It is not insulation. It will not insulate us from harm in terms of our national security. So I say that to emphasize a point that the congresswoman made. And the other point I'd make is also check out where he's been on how he thinks about America's military and service members.

So we've got McCain, we've got, oh, it's isolationist to not to want to fight and die for Ukraine, which is really what they believe. And look, Cheney, I'm just going to say it. I think she's scum. And I'll give you the real thing. It's not about January 6th. It's the fact that actually, Crystal, she was a lifelong pro-life conservative. Okay, whatever. I'm not pro-life. That's fine.

She though disavowed in this same campaign event, her lifelong positions on pro-life and said Dobbs Quint went too far in terms of the repeal of pro-life. This woman disavowed her own sister to try and win the Wyoming Senate seat over gay marriage.

Now she's disavowing her lifelong positions when she was trying to fake being a Republican or whatever to try and win basically voters for her entire career. But the only thing she won't disavow is this fake anti-isolationist bullshit. Not that anybody even is an isolationist in this thing. Or her lifelong position in support of her father and the war in Iraq. So it's like, what principles do you actually have, woman? I just think it's disgusting.

Is J.D. Vance scum for abandoning his lifelong commitment to pro-life issues to say, like, let's leave it to the states? That's not, no, that's not the same thing. Because he still- That's not the same thing. Because he supported- I'm just saying. He supported-

Well, hold on a second. He supported an actual national abortion ban, as far as I remember. Correct. Then joined a ticket where he's like, okay, we're going to leave it to the states, but has never disavowed his position on being pro-life. He campaigned for the Ohio pro-life law. That's not the same thing. Liz Cheney's not saying that she's not pro-life anymore. She's doing a similar pivot to J.D. Vance of saying that Dobbs went too far.

No, he's never said that. J.D. Vance was in support of a national abortion ban and is now no longer in support of a national abortion ban and wants to leave it to the states. So I'm just saying, I'm not a big Liz Cheney fan, but I feel like there's a different standard being applied here. And I do genuinely think, you know, she paid a major political price.

for bucking Donald Trump after January 6th. And I am not a Liz Cheney fan, but I think she deserves credit for that thing in particular. Going back to Kamala's comments with regard to Trump's isolationism, it's just not even accurate. Trump is not an isolationist.

....

Can you reproduce word for word the stretch from "Well, hold on" through "major political price." in the discussion of Liz Cheney and J.D. Vance?

Information shown:

....

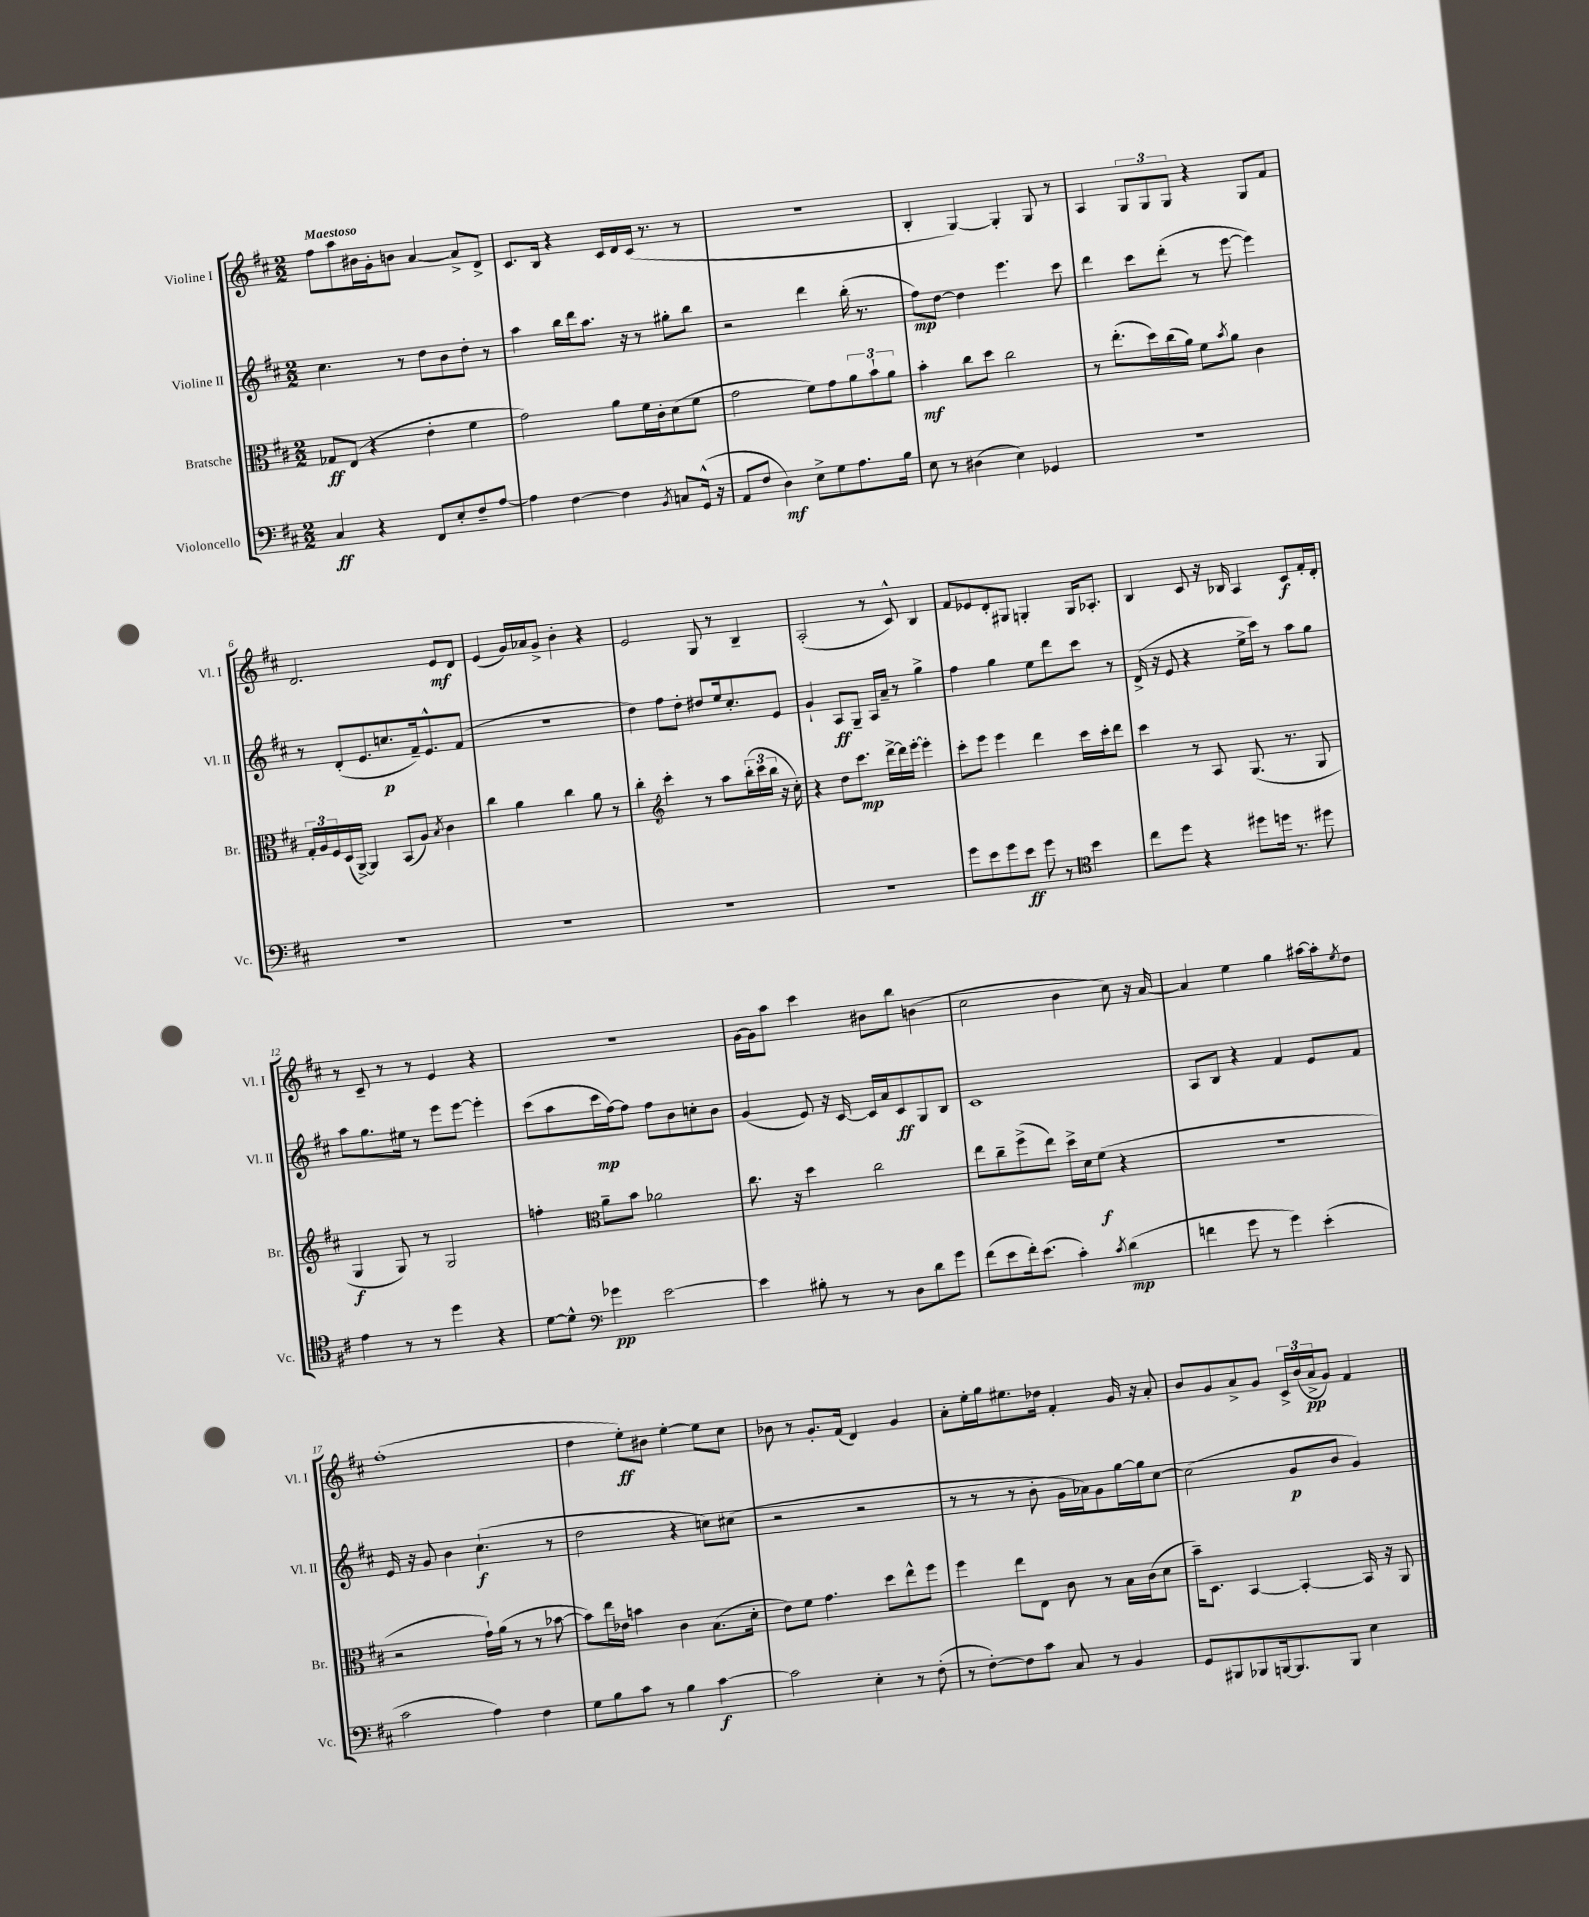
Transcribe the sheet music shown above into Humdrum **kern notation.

....

Final answer:
Well, hold on a second. He supported an actual national abortion ban, as far as I remember. Correct. Then joined a ticket where he's like, okay, we're going to leave it to the states, but has never disavowed his position on being pro-life. He campaigned for the Ohio pro-life law. That's not the same thing. Liz Cheney's not saying that she's not pro-life anymore. She's doing a similar pivot to J.D. Vance of saying that Dobbs went too far.

No, he's never said that. J.D. Vance was in support of a national abortion ban and is now no longer in support of a national abortion ban and wants to leave it to the states. So I'm just saying, I'm not a big Liz Cheney fan, but I feel like there's a different standard being applied here. And I do genuinely think, you know, she paid a major political price.